I’ve held back writing more in-depth about Serendipity because I simply didn’t know what to think about the whole experience. I certainly enjoyed the retreat. My instructors, Melody Ross and Kate Inglis, were very inspirational, and the hosts and all the women I met were completely lovely, and I’d love to have more time with all of them. But still something was missing for me. I think I’ve finally realized it was intense emotion. I’ve read some of the blogs other Serendipities have written and marveled at the depth of emotions that they felt there and have felt since. I’ve struggled with that a bit, as I just didn’t feel those things. I had a nice getaway with a good friend, met some wonderful new people, ate lots of incredible food, and made some art; I did not experience deep emotions. But does that mean I didn’t get out of it what I was supposed to? I don’t think so.
During Melody’s class, we talked early on about the different types of hurts every one of us experiences. Melody broke them down into three major types that made complete sense to me: things others do directly to us, things others do that hurt us but aren’t necessary done to us, and things we do to others. I hope I’m remembering that correctly. I was easily able to think of something for each of those, so they are definitely relatable, and I was fascinated and moved by some of the raw emotion I saw in the room. After a bit more talk, we started on our books, which were to be reminders of all the things that make us feel better when we are having a difficult time with any of those hurts. Later in the afternoon, Melody circled us around for another chat, this time to talk about any shifts in thinking we’d experienced as we’d worked through the day. I didn’t really have any shifts, but I did have a bit of an “a ha!” moment, in that the three things I thought of for those three types of hurts were centered around my parents and my relationships with them. But I also shared that though I’ve been through some crap in my life (haven’t we all?), I feel like I’ve dealt with it pretty well and have moved on. I don’t dwell. I write about things, but then I try to move on…even when others try to keep me from moving on.

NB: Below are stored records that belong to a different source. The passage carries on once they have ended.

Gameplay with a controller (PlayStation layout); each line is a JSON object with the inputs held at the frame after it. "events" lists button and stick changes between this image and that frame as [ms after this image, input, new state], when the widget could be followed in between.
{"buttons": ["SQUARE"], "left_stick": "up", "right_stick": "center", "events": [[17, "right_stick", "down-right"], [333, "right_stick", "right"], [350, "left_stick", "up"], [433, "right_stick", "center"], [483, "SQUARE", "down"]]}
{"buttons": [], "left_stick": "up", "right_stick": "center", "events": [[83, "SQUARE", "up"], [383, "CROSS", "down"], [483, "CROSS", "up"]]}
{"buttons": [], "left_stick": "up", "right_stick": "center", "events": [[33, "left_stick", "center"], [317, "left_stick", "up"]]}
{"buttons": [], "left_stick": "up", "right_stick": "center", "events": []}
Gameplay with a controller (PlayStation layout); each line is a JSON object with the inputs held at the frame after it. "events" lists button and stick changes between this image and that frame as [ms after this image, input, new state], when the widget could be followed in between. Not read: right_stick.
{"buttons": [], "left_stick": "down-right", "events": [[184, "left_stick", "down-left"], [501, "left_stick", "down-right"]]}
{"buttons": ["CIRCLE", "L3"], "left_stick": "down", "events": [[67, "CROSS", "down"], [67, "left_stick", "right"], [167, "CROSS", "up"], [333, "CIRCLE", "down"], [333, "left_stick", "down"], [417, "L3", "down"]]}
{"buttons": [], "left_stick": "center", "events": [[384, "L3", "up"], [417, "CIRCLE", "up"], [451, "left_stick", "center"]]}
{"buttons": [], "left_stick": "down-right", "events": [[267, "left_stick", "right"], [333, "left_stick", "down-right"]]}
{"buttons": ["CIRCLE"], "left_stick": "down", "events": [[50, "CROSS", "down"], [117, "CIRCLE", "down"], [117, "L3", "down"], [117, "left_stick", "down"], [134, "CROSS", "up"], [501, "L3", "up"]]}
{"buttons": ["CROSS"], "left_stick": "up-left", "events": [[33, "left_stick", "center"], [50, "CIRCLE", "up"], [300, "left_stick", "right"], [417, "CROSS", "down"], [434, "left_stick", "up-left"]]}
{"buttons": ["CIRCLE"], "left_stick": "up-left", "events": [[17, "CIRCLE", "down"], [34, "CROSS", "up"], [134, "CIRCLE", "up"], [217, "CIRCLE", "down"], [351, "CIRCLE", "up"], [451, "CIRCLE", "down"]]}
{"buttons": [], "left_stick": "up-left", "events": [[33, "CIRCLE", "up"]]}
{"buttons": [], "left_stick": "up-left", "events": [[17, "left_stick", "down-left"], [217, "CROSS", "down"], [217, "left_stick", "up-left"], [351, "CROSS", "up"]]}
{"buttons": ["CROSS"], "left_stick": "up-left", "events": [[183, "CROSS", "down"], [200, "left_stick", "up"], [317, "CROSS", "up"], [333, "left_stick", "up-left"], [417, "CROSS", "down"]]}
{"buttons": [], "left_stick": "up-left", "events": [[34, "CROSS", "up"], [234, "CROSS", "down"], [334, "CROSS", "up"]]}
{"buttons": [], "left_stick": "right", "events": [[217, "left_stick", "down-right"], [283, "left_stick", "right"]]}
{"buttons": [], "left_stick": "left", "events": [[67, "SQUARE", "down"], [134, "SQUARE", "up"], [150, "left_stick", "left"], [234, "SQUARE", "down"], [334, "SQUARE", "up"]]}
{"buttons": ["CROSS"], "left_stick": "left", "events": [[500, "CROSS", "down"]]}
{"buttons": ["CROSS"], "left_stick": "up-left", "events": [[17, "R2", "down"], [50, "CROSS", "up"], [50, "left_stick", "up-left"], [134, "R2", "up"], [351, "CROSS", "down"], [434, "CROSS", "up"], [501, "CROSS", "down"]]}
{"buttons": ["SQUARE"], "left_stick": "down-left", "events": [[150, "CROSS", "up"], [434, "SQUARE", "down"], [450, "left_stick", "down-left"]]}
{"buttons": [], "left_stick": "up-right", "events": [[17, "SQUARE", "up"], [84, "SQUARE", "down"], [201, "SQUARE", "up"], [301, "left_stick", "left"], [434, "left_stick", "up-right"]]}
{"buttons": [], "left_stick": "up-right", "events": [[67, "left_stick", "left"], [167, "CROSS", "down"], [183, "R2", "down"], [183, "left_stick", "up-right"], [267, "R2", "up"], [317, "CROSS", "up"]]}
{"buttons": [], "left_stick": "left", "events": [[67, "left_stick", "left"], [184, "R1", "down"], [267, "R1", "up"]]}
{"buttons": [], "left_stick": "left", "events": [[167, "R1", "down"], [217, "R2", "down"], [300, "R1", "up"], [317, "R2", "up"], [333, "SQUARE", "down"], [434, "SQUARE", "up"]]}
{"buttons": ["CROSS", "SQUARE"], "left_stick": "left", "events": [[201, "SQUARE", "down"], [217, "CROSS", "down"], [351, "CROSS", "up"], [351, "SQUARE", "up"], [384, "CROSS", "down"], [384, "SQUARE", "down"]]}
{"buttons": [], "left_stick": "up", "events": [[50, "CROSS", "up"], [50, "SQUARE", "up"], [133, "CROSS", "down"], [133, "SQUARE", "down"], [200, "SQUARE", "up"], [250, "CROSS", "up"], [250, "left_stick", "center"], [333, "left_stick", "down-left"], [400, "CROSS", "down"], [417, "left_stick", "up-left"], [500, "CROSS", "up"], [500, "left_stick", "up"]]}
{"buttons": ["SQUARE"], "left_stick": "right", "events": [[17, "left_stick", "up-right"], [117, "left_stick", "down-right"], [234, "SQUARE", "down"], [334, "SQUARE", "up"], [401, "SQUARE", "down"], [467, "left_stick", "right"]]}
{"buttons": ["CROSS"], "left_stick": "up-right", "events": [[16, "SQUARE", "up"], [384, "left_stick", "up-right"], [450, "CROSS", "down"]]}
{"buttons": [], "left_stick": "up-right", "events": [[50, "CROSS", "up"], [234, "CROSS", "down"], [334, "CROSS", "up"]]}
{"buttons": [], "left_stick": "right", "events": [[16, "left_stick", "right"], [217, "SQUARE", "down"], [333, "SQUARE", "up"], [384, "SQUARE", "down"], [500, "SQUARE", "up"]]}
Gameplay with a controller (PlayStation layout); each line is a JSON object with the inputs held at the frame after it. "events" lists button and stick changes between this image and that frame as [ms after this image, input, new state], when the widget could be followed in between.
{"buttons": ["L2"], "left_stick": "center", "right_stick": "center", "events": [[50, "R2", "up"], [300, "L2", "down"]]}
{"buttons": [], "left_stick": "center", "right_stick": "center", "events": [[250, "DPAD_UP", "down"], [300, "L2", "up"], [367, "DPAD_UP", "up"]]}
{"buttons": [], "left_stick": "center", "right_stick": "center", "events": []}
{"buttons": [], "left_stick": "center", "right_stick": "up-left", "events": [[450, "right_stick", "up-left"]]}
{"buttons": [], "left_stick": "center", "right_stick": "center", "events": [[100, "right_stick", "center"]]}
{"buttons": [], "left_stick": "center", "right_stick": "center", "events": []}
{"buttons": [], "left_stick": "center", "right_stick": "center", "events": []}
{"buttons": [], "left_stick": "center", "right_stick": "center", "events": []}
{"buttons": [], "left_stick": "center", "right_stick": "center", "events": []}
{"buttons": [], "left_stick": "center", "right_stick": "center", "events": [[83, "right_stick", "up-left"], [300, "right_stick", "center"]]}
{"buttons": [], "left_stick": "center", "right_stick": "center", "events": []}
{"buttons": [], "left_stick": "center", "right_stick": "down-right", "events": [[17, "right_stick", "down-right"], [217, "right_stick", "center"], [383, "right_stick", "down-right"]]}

|Me with the super sweet, super amazing Melody Ross|
I shared with my classmates that my parents had five marriages between them, and I had lost my mom to suicide nearly 14 years ago while she was going through her third divorce. But still, even with that, I shared that I’ve been happy with my life; I believe that I have a gift for being able to find the positives in things. Was it hard to find the positives in my parents’ multiple divorces and my mother’s suicide? Heck yeah, it was. There were definitely some very dark times there. But now, ultimately, I think my father is happy, my mother is walking on golden streets, and I have a loving husband, two incredible children, and a happy little roof over our heads. We all make our own choices, and I’ve chosen to be happy. My life is good. I think I wrapped it all up pretty well here.
|A little tendril of focus|
I know you’re probably scratching your head wondering how the heck I got to this point in this post when I started talking about what my creative endeavors have taught me this year. I’m not sure myself! I think my revelation is I’ve accepted that though I may come across many women who bare their deepest souls and emotions through experiencing art-making, I just don’t. And that’s okay. Both for them and for me. For me, at 48, playing with art is an escape, it’s an antidote to a stressful week at work, it’s something fun to do with my girls. I like getting my fingers messy with paint. But I process the difficult things through putting my feet to the pavement or taking long bubble baths with a good book. That is simply me, at 48, at 28, and hopefully at 88!